15.8.11

ORIDES FONTELA SEGURANDO MINHA MÃO

Não que esperasse muito do filme, mas embora minha companhia houvesse desmarcado e estivesse demasiado em cima da hora para convidar outra pessoa para ir comigo, eu precisava ir ao cinema hoje. Aliás, digo que precisava ir ao cinema porque já era o planejado – em verdade, o que eu precisava mesmo era sair de casa, sair do que é possível, do que é meu e me cerca, porque hoje eu era um perigo para mim: memórias mentindo o passado, rastros de mim dando voltas, esquecimentos desacertados... Fui sozinho.

Não havia quase ninguém na sala – que vazia, penumbrática e impessoal como se encontrava era o que eu precisava. Mas era a primeira sessão e eu havia chegado cedo. Faltavam ainda vinte minutos para começar a projeção do filme e depois de alguns minutos comecei a me impacientar com a espera. Não havia fome, sede, vontade de ir ao banheiro, nada para se fazer. Por sorte eu havia deixado dentro da bolsa o livro da Orides Fontela e, como a luz ainda permitia, folheei algumas páginas relendo poemas favoritos e retomando, com gosto de novos, poemas já esquecidos, como este que me trouxe o choro que eu precisava para me consolar comigo:

SEMEIO SÓIS
e sons
na terra viva

afundo os
pés
no chão: semeio e
passo.

Não me importa a colheita.

Não se importar com a colheita. Contentar-se em semear. Clarice Lispector também escreveu algo parecido: “nem em tudo eu quero pegar. Às vezes quero apenas tocar. Depois o que toco às vezes floresce e os outros podem pegar com as duas mãos.” É difícil. É triste. Mas parece que para mim só isto. Olhar para trás e apenas ver os frutos. Ver os outros desfrutarem do que semeei em suas vidas. E digo isso sem arrogância, digo como diria Tistu, o menino do dedo verde, só que sem sua inocência e sem sua alegria.

Sorrisos, amizades, paixões, amores, projetos. Arregaçar mais as pernas das calças, pisar mais fundo – para semear e para passos cada vez mais largos. Não tocar nos frutos. Não amar os frutos. Não se importar com a colheita. Consolar-se ainda que pela resignação e não mais sofrer, pois a travessia, ao menos, é fecunda.

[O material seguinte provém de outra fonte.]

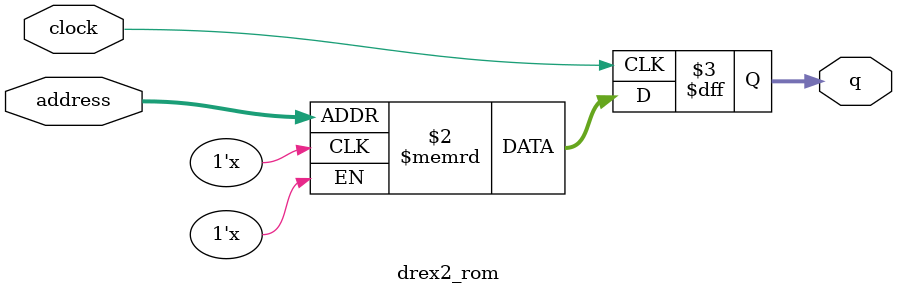
<source format=sv>
module drex2_rom (
	input logic clock,
	input logic [9:0] address,
	output logic [3:0] q
);

logic [3:0] memory [0:1023] /* synthesis ram_init_file = "./drex2/drex2.mif" */;

always_ff @ (posedge clock) begin
	q <= memory[address];
end

endmodule

</source>
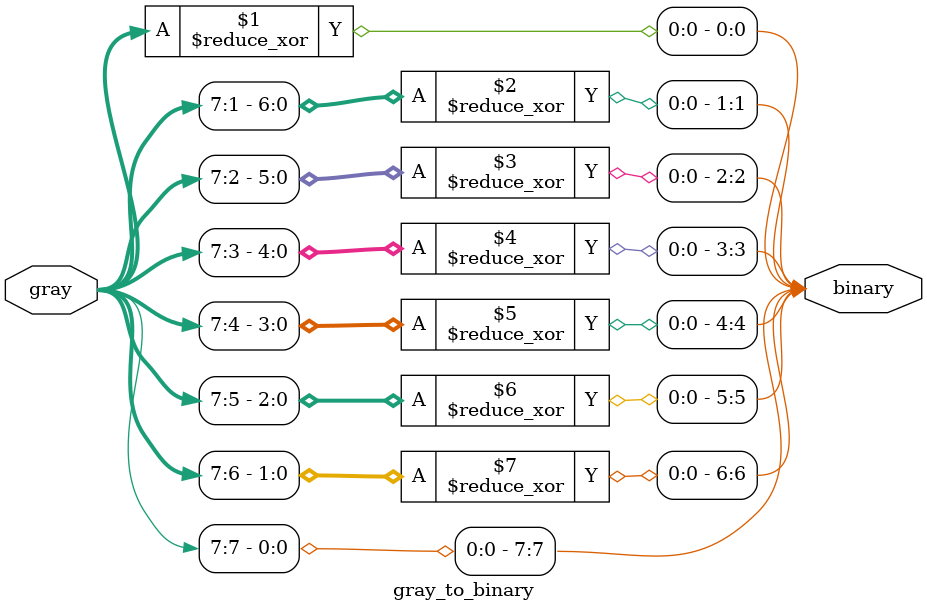
<source format=v>
/****************************************************
Developer    : Devang vekariya
Module       : binary to gray code converter 
Institute    : NIT Kurukshetra
Date created : 02/10/2023
********************************************************/


//  module definition of B2G converter
module gray_to_binary(gray,binary);
  
  // parameter definition 
parameter size = 8 ;
  
  // input & output port declarations
  input [size-1 : 0]gray ;          // gray input 
  output [size-1 : 0] binary ; 
  
  
  
  // used genvar loop
  //The syntax for a generate loop is similar to that of a for loop statement.
 genvar i;
 
    for (i= 0 ; i <= size-1 ; i= i+1 )
      begin 
        assign binary[i] =  ^ gray [size-1 : i] ; // bitwise xor operator 
        // e.g. binary[0] = gray[3] ^ gray[2] ^ gray[1] ^ gray[0];
        //      binary[1] = gray[3] ^ gray[2] ^ gray[1];
        //      binary[2] = gray[3] ^ gray[2];
        //      binary[3] = gray[3];
      end

  
  
endmodule 

</source>
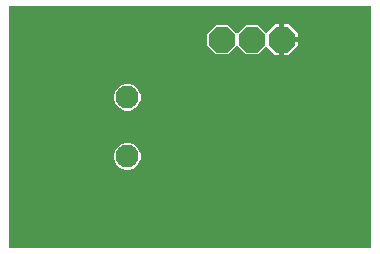
<source format=gbl>
G04 EAGLE Gerber X2 export*
%TF.Part,Single*%
%TF.FileFunction,Copper,L2,Bot,Mixed*%
%TF.FilePolarity,Positive*%
%TF.GenerationSoftware,Autodesk,EAGLE,9.0.0*%
%TF.CreationDate,2018-04-29T22:15:43Z*%
G75*
%MOMM*%
%FSLAX34Y34*%
%LPD*%
%AMOC8*
5,1,8,0,0,1.08239X$1,22.5*%
G01*
%ADD10C,1.950000*%
%ADD11P,2.336880X8X22.500000*%
%ADD12C,0.756400*%

G36*
X304858Y-1007D02*
X304858Y-1007D01*
X304916Y-1009D01*
X304998Y-987D01*
X305082Y-975D01*
X305135Y-952D01*
X305191Y-937D01*
X305264Y-894D01*
X305341Y-859D01*
X305386Y-821D01*
X305436Y-792D01*
X305494Y-730D01*
X305558Y-676D01*
X305590Y-627D01*
X305630Y-584D01*
X305669Y-509D01*
X305716Y-439D01*
X305733Y-383D01*
X305760Y-331D01*
X305771Y-263D01*
X305801Y-168D01*
X305804Y-68D01*
X305815Y0D01*
X305815Y203200D01*
X305807Y203258D01*
X305809Y203316D01*
X305787Y203398D01*
X305775Y203482D01*
X305752Y203535D01*
X305737Y203591D01*
X305694Y203664D01*
X305659Y203741D01*
X305621Y203786D01*
X305592Y203836D01*
X305530Y203894D01*
X305476Y203958D01*
X305427Y203990D01*
X305384Y204030D01*
X305309Y204069D01*
X305239Y204116D01*
X305183Y204133D01*
X305131Y204160D01*
X305063Y204171D01*
X304968Y204201D01*
X304868Y204204D01*
X304800Y204215D01*
X0Y204215D01*
X-58Y204207D01*
X-116Y204209D01*
X-198Y204187D01*
X-282Y204175D01*
X-335Y204152D01*
X-391Y204137D01*
X-464Y204094D01*
X-541Y204059D01*
X-586Y204021D01*
X-636Y203992D01*
X-694Y203930D01*
X-758Y203876D01*
X-790Y203827D01*
X-830Y203784D01*
X-869Y203709D01*
X-916Y203639D01*
X-933Y203583D01*
X-960Y203531D01*
X-971Y203463D01*
X-1001Y203368D01*
X-1004Y203268D01*
X-1015Y203200D01*
X-1015Y0D01*
X-1007Y-58D01*
X-1009Y-116D01*
X-987Y-198D01*
X-975Y-282D01*
X-952Y-335D01*
X-937Y-391D01*
X-894Y-464D01*
X-859Y-541D01*
X-821Y-586D01*
X-792Y-636D01*
X-730Y-694D01*
X-676Y-758D01*
X-627Y-790D01*
X-584Y-830D01*
X-509Y-869D01*
X-439Y-916D01*
X-383Y-933D01*
X-331Y-960D01*
X-263Y-971D01*
X-168Y-1001D01*
X-68Y-1004D01*
X0Y-1015D01*
X304800Y-1015D01*
X304858Y-1007D01*
G37*
%LPC*%
G36*
X224346Y161924D02*
X224346Y161924D01*
X217169Y169101D01*
X217123Y169136D01*
X217082Y169179D01*
X217010Y169221D01*
X216942Y169272D01*
X216888Y169293D01*
X216837Y169322D01*
X216756Y169343D01*
X216677Y169373D01*
X216618Y169378D01*
X216562Y169392D01*
X216477Y169390D01*
X216393Y169397D01*
X216336Y169385D01*
X216278Y169383D01*
X216197Y169357D01*
X216115Y169341D01*
X216063Y169314D01*
X216007Y169296D01*
X215951Y169256D01*
X215862Y169210D01*
X215790Y169141D01*
X215734Y169101D01*
X209573Y162940D01*
X199367Y162940D01*
X192488Y169819D01*
X192441Y169854D01*
X192401Y169897D01*
X192328Y169940D01*
X192261Y169990D01*
X192206Y170011D01*
X192156Y170041D01*
X192074Y170061D01*
X191995Y170092D01*
X191937Y170096D01*
X191880Y170111D01*
X191796Y170108D01*
X191712Y170115D01*
X191654Y170104D01*
X191596Y170102D01*
X191516Y170076D01*
X191433Y170059D01*
X191381Y170032D01*
X191325Y170014D01*
X191269Y169974D01*
X191181Y169928D01*
X191108Y169859D01*
X191052Y169819D01*
X184173Y162940D01*
X173967Y162940D01*
X166750Y170157D01*
X166750Y180363D01*
X173967Y187580D01*
X184173Y187580D01*
X191052Y180701D01*
X191099Y180665D01*
X191139Y180623D01*
X191212Y180580D01*
X191279Y180530D01*
X191334Y180509D01*
X191384Y180479D01*
X191466Y180459D01*
X191545Y180428D01*
X191603Y180424D01*
X191660Y180409D01*
X191744Y180412D01*
X191828Y180405D01*
X191886Y180416D01*
X191944Y180418D01*
X192024Y180444D01*
X192107Y180461D01*
X192159Y180488D01*
X192215Y180506D01*
X192271Y180546D01*
X192359Y180592D01*
X192432Y180661D01*
X192488Y180701D01*
X199367Y187580D01*
X209573Y187580D01*
X215734Y181419D01*
X215780Y181384D01*
X215821Y181341D01*
X215893Y181299D01*
X215961Y181248D01*
X216016Y181227D01*
X216066Y181198D01*
X216148Y181177D01*
X216227Y181147D01*
X216285Y181142D01*
X216341Y181128D01*
X216426Y181130D01*
X216510Y181123D01*
X216567Y181135D01*
X216626Y181137D01*
X216706Y181163D01*
X216789Y181179D01*
X216840Y181206D01*
X216896Y181224D01*
X216952Y181264D01*
X217041Y181310D01*
X217113Y181379D01*
X217169Y181419D01*
X224346Y188596D01*
X227839Y188596D01*
X227839Y176276D01*
X227847Y176218D01*
X227845Y176160D01*
X227867Y176078D01*
X227879Y175995D01*
X227903Y175941D01*
X227917Y175885D01*
X227960Y175812D01*
X227995Y175735D01*
X228033Y175691D01*
X228063Y175640D01*
X228124Y175583D01*
X228179Y175518D01*
X228227Y175486D01*
X228270Y175446D01*
X228345Y175407D01*
X228415Y175361D01*
X228471Y175343D01*
X228523Y175316D01*
X228591Y175305D01*
X228686Y175275D01*
X228786Y175272D01*
X228854Y175261D01*
X229871Y175261D01*
X229871Y175259D01*
X228854Y175259D01*
X228796Y175251D01*
X228738Y175252D01*
X228656Y175231D01*
X228573Y175219D01*
X228519Y175195D01*
X228463Y175181D01*
X228390Y175138D01*
X228313Y175103D01*
X228268Y175065D01*
X228218Y175035D01*
X228160Y174974D01*
X228096Y174919D01*
X228064Y174871D01*
X228024Y174828D01*
X227985Y174753D01*
X227939Y174683D01*
X227921Y174627D01*
X227894Y174575D01*
X227883Y174507D01*
X227853Y174412D01*
X227850Y174312D01*
X227839Y174244D01*
X227839Y161924D01*
X224346Y161924D01*
G37*
%LPD*%
%LPC*%
G36*
X96757Y115325D02*
X96757Y115325D01*
X92613Y117042D01*
X89442Y120213D01*
X87725Y124357D01*
X87725Y128843D01*
X89442Y132987D01*
X92613Y136158D01*
X96757Y137875D01*
X101243Y137875D01*
X105387Y136158D01*
X108558Y132987D01*
X110275Y128843D01*
X110275Y124357D01*
X108558Y120213D01*
X105387Y117042D01*
X101243Y115325D01*
X96757Y115325D01*
G37*
%LPD*%
%LPC*%
G36*
X96757Y65325D02*
X96757Y65325D01*
X92613Y67042D01*
X89442Y70213D01*
X87725Y74357D01*
X87725Y78843D01*
X89442Y82987D01*
X92613Y86158D01*
X96757Y87875D01*
X101243Y87875D01*
X105387Y86158D01*
X108558Y82987D01*
X110275Y78843D01*
X110275Y74357D01*
X108558Y70213D01*
X105387Y67042D01*
X101243Y65325D01*
X96757Y65325D01*
G37*
%LPD*%
%LPC*%
G36*
X231901Y177291D02*
X231901Y177291D01*
X231901Y188596D01*
X235394Y188596D01*
X243206Y180784D01*
X243206Y177291D01*
X231901Y177291D01*
G37*
%LPD*%
%LPC*%
G36*
X231901Y161924D02*
X231901Y161924D01*
X231901Y173229D01*
X243206Y173229D01*
X243206Y169736D01*
X235394Y161924D01*
X231901Y161924D01*
G37*
%LPD*%
D10*
X99000Y126600D03*
X99000Y76600D03*
D11*
X179070Y175260D03*
X204470Y175260D03*
X229870Y175260D03*
D12*
X160020Y71120D03*
M02*

</source>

E meu nome, provavelmente, aciona à muitas lembranças caminhos com sóis e sons.

O filme iria começar...

Há dias em que anos se passam.




3 comentários:

Gunar disse...

profundamente tecido em fios de barro.

amarelo disse...

muito dificil contentar-se em semear, nao se importar com a colheita. mas vivendo aqui, longe... cada dia que passa, sinto essa necessidade! como sempre, ler tuas linhas e compartilhar contigo cada palavra. me faz sentir bem.

filipe disse...

Não é um contentar-se com apenas isto, mas, se for apenas isso que ficar, contentar-se em ver que o seu toque é fecundo.